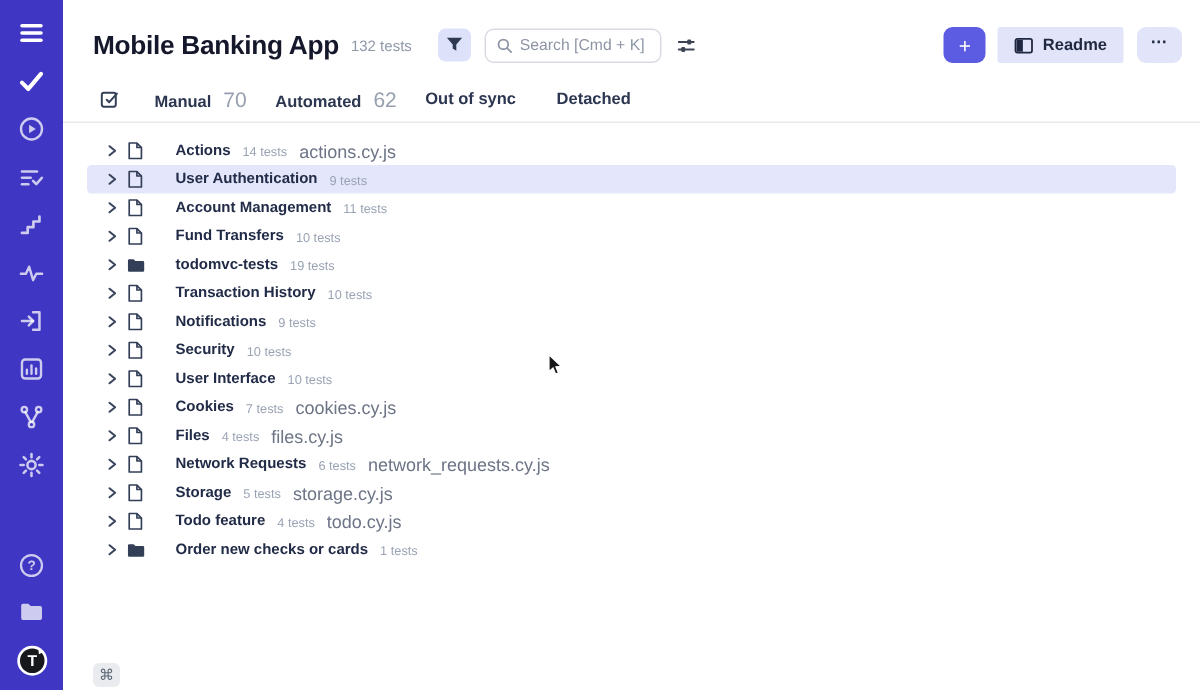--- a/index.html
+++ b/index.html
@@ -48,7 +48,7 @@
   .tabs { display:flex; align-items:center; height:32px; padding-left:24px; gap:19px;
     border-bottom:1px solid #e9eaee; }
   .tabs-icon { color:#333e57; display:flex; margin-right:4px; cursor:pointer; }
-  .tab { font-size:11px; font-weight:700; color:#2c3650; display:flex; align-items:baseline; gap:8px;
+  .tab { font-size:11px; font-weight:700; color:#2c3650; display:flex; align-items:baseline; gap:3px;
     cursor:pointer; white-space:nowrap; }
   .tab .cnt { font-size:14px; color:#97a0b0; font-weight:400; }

+-------+

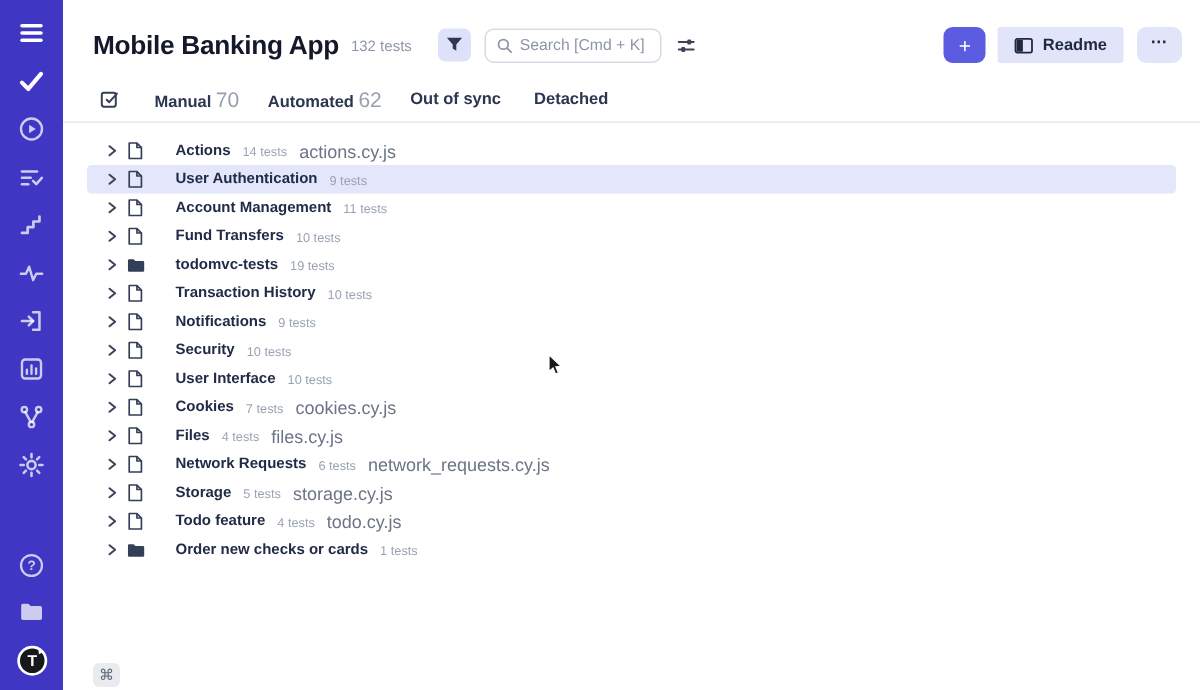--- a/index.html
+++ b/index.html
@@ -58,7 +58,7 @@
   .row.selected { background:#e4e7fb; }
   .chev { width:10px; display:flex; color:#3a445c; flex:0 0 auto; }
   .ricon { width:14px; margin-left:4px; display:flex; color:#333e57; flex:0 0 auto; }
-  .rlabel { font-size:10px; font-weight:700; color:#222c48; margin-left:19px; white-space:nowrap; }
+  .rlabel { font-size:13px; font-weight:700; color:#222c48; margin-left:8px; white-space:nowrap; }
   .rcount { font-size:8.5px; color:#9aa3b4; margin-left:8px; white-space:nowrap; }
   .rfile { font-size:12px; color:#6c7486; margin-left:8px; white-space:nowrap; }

+-------+

Starting at the line above that holds "display:flex; align-items:baseline; gap:3px;" and ending at the line that holds "font-size:14px; color:#97a0b0; font-weight:400;", transcribe each line exactly and include no other lines.

+  .tab { font-size:11px; font-weight:700; color:#2c3650; display:flex; align-items:baseline; gap:3px;
     cursor:pointer; white-space:nowrap; }
   .tab .cnt { font-size:14px; color:#97a0b0; font-weight:400; }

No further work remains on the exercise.